Dr. Suzuki is reported to have said that he could tell the quality of player you are by how well they play Twinkle.
Playing Twinkle is the first major milestone in Suzuki. But the goal is not to play it one time and forget it. Repetition builds stamina, muscle memory, and practice discipline.
The purpose of the 100s Chart is to play Twinkle one hundred times. I got this idea from Edmund Sprunger and have used it with every student who starts from scratch.
Specifically, this is how it works for playing violin:
Student learns to play Twinkle and Variations. (It is recommended to start with the Twinkle Variation rhythms on open strings first (see the Twinkle Cards).

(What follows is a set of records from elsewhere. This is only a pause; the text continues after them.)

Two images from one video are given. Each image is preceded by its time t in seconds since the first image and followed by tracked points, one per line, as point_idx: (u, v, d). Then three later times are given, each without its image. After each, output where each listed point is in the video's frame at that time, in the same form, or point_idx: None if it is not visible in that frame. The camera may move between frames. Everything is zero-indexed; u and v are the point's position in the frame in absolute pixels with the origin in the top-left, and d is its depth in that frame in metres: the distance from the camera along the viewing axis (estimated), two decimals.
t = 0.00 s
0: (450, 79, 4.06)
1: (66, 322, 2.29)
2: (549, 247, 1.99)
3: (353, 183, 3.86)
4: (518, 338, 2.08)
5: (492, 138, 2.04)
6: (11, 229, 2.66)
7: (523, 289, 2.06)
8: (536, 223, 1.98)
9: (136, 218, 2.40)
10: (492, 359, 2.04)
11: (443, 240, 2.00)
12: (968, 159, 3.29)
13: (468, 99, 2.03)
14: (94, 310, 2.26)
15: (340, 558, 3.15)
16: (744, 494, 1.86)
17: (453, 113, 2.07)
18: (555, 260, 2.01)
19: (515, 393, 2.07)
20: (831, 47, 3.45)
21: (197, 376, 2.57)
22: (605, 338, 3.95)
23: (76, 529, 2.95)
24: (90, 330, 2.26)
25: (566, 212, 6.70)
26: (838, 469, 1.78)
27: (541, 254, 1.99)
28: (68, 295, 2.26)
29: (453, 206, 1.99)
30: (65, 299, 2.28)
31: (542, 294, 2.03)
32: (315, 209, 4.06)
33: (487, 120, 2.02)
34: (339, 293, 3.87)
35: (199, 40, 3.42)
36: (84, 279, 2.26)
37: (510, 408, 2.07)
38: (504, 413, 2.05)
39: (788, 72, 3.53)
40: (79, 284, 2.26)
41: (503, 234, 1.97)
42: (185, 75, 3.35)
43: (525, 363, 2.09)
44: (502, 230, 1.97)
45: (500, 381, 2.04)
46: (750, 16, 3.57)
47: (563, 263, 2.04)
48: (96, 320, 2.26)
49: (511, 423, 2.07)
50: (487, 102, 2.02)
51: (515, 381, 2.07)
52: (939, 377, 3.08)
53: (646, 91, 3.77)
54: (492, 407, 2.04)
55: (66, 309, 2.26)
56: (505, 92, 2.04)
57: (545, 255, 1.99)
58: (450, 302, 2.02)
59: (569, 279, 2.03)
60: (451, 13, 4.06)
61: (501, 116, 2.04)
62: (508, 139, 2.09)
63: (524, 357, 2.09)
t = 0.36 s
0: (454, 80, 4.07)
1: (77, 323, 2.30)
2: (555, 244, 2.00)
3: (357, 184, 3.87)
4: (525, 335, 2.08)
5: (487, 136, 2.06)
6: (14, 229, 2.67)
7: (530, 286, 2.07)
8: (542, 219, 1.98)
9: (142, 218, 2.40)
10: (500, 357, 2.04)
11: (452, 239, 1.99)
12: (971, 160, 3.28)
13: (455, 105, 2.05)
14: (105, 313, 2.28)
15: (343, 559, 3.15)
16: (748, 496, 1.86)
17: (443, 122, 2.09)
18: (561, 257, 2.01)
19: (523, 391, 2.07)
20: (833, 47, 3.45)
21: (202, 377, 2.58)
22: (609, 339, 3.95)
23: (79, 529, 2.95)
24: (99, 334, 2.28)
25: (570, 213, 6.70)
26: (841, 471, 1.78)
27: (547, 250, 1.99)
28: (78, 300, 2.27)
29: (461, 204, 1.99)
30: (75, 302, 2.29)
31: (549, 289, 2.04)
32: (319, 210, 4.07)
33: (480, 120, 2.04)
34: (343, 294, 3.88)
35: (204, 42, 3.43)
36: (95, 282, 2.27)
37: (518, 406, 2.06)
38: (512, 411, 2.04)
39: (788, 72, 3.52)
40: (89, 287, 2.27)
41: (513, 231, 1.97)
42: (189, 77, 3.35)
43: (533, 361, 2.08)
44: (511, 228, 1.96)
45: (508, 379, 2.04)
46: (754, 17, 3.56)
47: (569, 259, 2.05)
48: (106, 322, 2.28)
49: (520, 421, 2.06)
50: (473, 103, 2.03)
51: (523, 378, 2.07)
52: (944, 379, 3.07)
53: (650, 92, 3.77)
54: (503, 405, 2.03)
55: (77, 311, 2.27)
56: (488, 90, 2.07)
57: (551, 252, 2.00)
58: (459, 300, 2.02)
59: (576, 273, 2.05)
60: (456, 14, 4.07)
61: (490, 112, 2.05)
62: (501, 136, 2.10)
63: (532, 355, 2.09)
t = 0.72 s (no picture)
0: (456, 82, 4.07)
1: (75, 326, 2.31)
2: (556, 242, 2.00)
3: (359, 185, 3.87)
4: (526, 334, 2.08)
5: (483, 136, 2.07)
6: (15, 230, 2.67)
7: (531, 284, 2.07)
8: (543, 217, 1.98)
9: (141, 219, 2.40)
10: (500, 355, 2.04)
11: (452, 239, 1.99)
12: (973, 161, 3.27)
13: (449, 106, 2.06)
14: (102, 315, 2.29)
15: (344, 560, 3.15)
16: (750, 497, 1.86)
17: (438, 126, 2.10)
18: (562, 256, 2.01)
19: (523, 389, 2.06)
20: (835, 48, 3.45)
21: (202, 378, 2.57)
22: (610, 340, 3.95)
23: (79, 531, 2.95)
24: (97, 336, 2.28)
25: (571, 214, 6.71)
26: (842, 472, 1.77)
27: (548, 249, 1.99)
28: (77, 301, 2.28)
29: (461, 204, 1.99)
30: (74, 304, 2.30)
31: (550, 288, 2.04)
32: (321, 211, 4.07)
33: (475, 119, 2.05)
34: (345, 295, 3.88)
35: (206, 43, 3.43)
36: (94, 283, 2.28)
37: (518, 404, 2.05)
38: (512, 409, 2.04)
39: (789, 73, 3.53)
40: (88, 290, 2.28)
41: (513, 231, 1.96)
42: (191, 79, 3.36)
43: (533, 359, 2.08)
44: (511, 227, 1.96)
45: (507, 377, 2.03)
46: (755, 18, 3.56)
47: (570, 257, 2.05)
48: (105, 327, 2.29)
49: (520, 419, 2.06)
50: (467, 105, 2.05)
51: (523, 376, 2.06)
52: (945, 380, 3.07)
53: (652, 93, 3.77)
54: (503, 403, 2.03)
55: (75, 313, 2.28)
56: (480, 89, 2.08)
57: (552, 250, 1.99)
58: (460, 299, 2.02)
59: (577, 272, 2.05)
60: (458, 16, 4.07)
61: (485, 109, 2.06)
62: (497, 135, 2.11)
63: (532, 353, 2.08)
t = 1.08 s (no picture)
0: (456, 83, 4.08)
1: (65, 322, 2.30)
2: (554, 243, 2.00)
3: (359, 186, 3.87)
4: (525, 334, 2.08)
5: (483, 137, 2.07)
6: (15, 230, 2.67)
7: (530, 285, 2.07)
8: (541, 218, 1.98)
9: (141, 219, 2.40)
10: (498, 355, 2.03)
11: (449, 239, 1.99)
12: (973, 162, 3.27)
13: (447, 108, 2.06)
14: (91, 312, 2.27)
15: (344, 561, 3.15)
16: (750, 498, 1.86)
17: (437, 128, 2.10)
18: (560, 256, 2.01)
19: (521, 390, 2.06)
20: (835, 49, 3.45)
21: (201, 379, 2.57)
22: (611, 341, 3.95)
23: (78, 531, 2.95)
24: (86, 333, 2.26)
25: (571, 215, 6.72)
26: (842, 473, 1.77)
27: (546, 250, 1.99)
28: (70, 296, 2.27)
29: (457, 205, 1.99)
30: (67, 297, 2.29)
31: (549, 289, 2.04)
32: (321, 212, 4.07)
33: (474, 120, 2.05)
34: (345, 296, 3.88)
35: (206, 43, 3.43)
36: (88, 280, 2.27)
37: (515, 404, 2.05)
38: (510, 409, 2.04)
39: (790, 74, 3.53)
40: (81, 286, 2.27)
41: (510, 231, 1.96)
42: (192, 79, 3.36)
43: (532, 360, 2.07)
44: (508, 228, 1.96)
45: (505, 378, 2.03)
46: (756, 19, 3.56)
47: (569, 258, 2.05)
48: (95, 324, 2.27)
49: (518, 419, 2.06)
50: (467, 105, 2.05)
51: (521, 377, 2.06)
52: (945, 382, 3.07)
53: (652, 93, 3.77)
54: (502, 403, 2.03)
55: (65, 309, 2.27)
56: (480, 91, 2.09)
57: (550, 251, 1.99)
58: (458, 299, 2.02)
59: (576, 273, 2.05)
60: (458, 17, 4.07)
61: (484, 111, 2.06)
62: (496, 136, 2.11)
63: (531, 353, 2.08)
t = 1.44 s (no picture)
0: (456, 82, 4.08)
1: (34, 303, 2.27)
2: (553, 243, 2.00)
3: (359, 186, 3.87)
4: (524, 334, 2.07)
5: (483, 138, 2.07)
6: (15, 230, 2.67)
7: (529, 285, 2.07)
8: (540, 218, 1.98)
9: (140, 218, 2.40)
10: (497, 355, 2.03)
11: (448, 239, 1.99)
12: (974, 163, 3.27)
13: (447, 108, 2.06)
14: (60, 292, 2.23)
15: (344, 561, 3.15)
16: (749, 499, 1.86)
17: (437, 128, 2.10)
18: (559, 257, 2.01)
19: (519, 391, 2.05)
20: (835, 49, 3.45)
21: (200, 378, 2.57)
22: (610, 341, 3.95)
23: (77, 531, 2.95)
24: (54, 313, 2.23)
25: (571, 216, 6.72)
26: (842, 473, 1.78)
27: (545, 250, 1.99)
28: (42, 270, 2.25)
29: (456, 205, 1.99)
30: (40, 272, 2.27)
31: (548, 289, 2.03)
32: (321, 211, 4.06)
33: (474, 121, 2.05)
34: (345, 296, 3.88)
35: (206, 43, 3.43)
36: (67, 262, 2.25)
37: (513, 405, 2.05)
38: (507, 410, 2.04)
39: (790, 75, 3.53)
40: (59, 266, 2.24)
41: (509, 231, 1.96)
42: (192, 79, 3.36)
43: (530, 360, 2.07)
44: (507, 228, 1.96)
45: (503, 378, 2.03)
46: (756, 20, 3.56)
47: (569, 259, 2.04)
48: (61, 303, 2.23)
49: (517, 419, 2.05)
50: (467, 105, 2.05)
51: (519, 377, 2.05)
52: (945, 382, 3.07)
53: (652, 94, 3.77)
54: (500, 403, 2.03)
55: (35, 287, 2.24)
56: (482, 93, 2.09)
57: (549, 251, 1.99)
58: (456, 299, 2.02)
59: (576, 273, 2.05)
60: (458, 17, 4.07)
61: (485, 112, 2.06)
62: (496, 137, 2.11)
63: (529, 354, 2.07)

Once the student can play Twinkle satisfactorily, I hand out the 100s Chart.
Each time the student plays Twinkle in any rhythm, they get to put a sticker, smiley face, or mark into a box.
Students take the 100s Chart home and bring it back to each lesson. (I usually write “100s Chart” on their Practice Sheet, or ask the practice parent to write this down when taking notes.)
Check back in each lesson to the progress. Play through the variations again in a lesson, fill out more of the chart together, and encourage the student that it won’t take long to get to 100.
As they are filling out the chart I begin asking them to play two rhythms in a row (two complete Twinkle Variations), then do three in a row, and so on. To graduate Twinkle, I have students fill out the 100s Chart and be able to play all the rhythms plus theme back-to-back without stopping.
Students often ask for another chart after they complete one.
Playing Twinkle over and over helps with memorization, ease and fluency of technique, and it serves as basic repertoire to build on. The sense of accomplishment they have at the end of this process is profound, and guarantees a new level of dedication as you move into the next pieces in Book One.